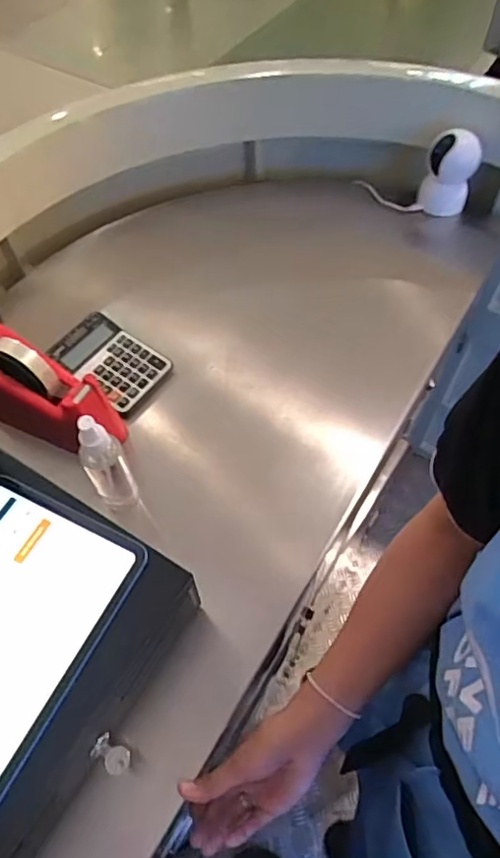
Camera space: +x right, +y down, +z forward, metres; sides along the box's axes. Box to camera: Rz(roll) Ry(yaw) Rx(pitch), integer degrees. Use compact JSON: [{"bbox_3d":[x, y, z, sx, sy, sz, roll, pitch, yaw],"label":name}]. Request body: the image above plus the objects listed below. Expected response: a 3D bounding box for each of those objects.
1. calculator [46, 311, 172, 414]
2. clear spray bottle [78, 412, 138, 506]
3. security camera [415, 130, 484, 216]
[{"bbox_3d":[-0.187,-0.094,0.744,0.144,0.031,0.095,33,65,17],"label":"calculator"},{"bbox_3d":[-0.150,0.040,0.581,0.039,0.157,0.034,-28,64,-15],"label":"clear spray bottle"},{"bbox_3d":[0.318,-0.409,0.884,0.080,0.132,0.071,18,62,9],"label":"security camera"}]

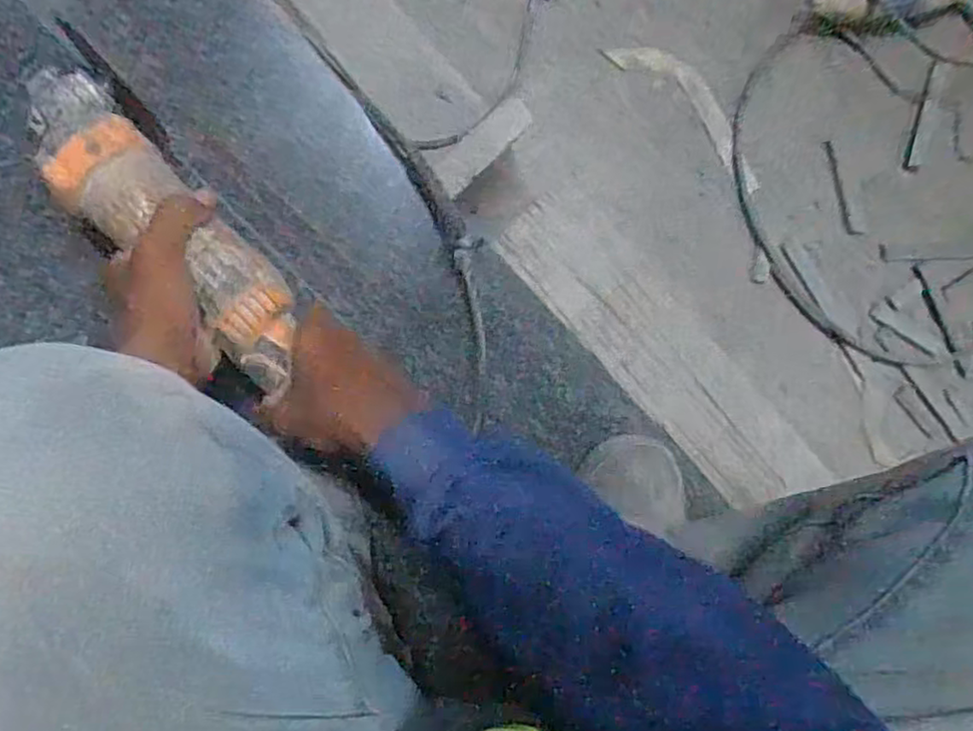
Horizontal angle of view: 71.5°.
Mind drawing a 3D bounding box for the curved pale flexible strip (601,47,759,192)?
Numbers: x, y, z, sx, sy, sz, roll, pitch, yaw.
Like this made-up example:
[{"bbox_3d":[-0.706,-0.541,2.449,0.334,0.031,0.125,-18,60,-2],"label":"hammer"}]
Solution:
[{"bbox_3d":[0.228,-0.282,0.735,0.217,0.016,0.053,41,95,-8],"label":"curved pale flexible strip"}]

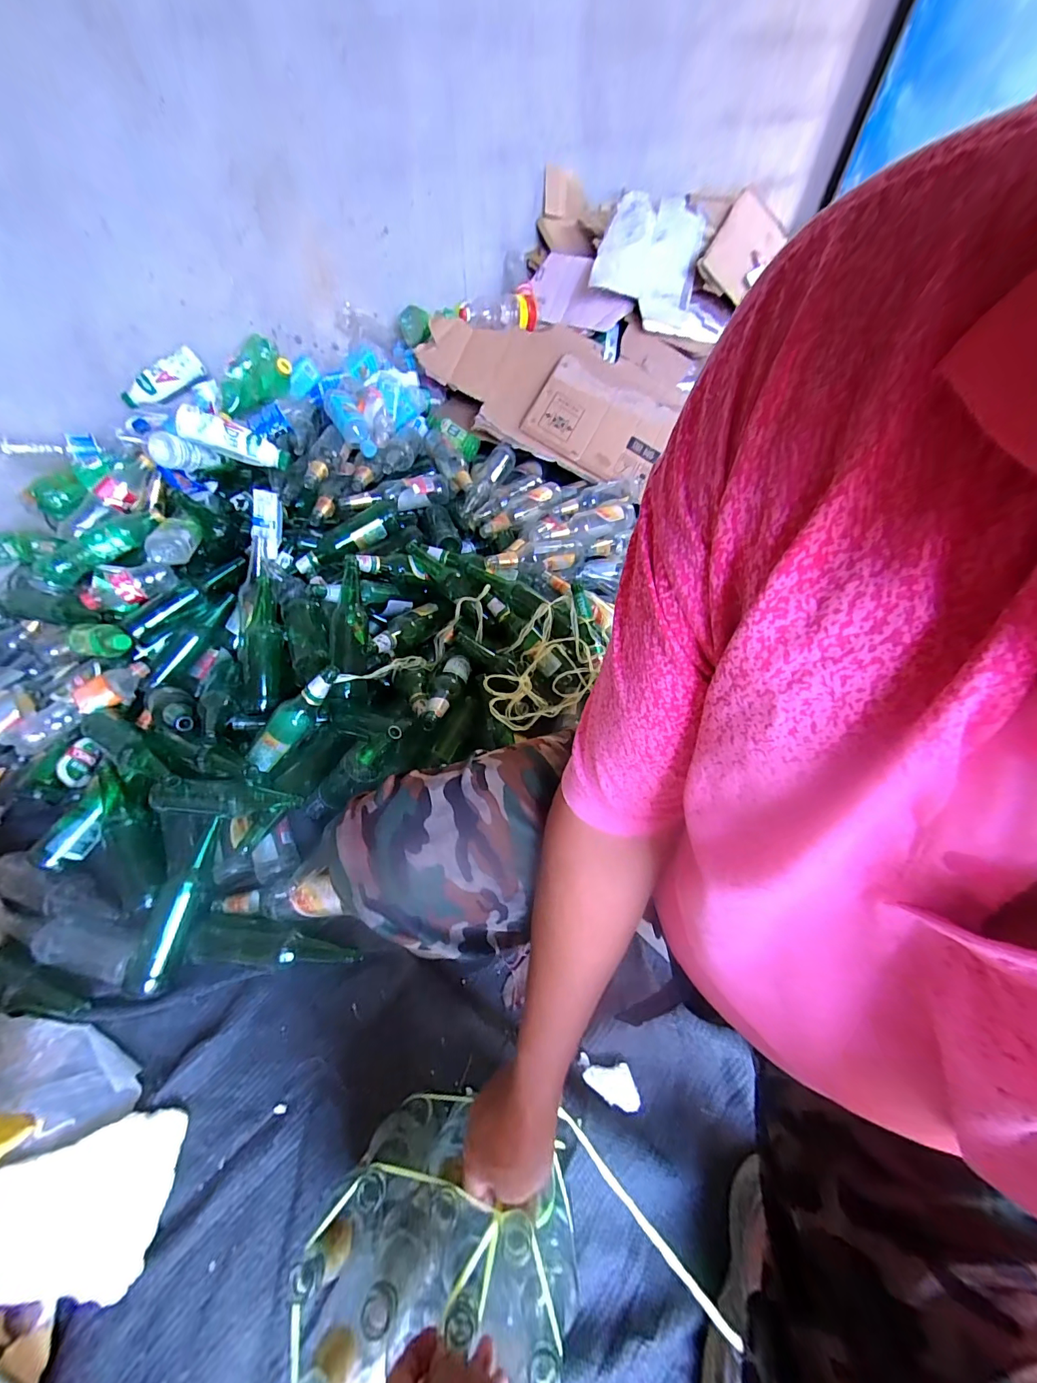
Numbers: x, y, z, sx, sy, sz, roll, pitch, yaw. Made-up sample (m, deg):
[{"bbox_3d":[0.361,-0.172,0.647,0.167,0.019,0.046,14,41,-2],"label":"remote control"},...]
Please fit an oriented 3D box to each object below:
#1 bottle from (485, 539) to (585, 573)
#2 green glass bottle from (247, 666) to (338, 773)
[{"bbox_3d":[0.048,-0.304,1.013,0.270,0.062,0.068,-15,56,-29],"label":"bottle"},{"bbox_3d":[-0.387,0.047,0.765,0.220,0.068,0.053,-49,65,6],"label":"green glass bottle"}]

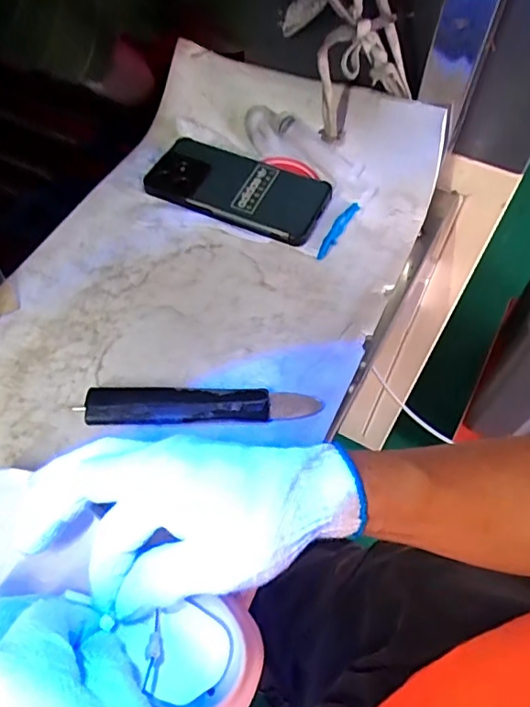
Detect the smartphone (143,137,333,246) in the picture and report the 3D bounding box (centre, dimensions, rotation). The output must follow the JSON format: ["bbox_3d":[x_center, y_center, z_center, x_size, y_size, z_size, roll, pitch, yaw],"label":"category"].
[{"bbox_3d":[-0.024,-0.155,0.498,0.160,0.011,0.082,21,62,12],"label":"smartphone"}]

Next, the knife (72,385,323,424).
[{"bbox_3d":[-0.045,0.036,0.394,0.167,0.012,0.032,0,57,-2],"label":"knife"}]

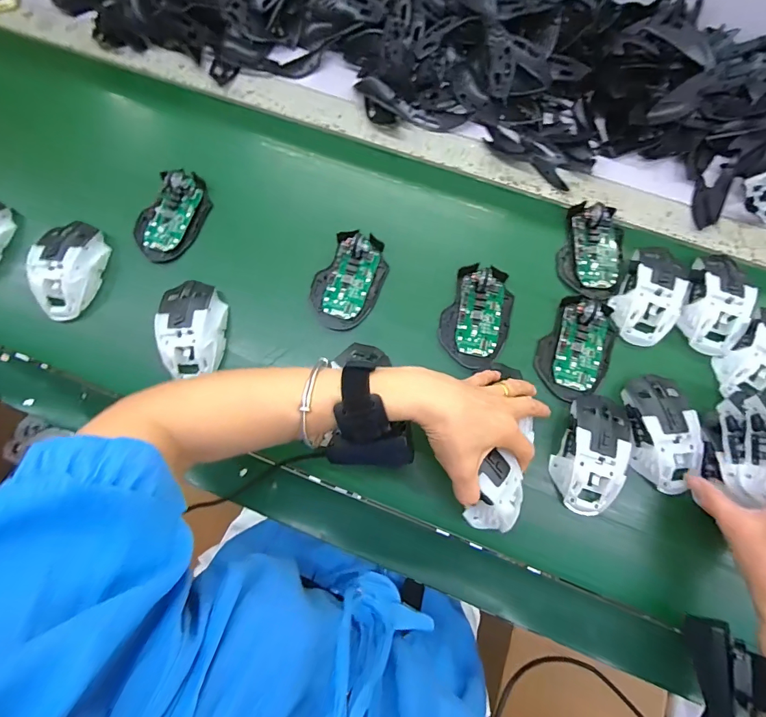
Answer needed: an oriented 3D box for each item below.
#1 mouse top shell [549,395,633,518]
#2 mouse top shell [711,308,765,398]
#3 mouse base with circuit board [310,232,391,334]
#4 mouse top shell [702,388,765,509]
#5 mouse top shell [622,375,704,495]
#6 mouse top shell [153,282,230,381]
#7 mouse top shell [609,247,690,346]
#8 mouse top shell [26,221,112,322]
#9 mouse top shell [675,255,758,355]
== == ==
What should be set down is every line from the opening of the records through the line that contains "2. clear spray bottle [78, 412, 138, 506]", exactly, with pictures left out.

Camera space: +x right, +y down, +z forward, metres; sides along the box's axes. Box to camera: Rz(roll) Ry(yaw) Rx(pitch), integer degrees. Use compact JSON: [{"bbox_3d":[x, y, z, sx, sy, sz, roll, pitch, yaw],"label":name}]. Request body: the image above plus the objects listed below. Expected response: a 3D bounding box for each of those objects.
1. calculator [46, 311, 172, 414]
2. clear spray bottle [78, 412, 138, 506]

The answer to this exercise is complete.